*Problem to solve*: Wherever the word "Example" occurs in the lines below, copy the whole line.

*Records supplied*:
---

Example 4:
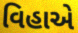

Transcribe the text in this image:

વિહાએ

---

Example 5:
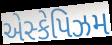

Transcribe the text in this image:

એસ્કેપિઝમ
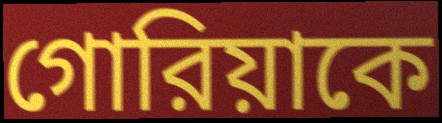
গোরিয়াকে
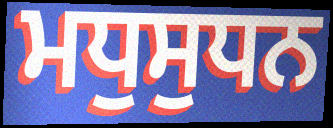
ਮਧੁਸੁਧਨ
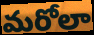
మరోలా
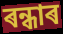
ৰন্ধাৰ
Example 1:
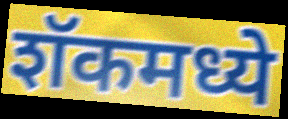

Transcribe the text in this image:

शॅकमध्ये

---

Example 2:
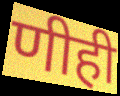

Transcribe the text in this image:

*Task solution*:
Example 4:
Example 5:
Example 1:
Example 2:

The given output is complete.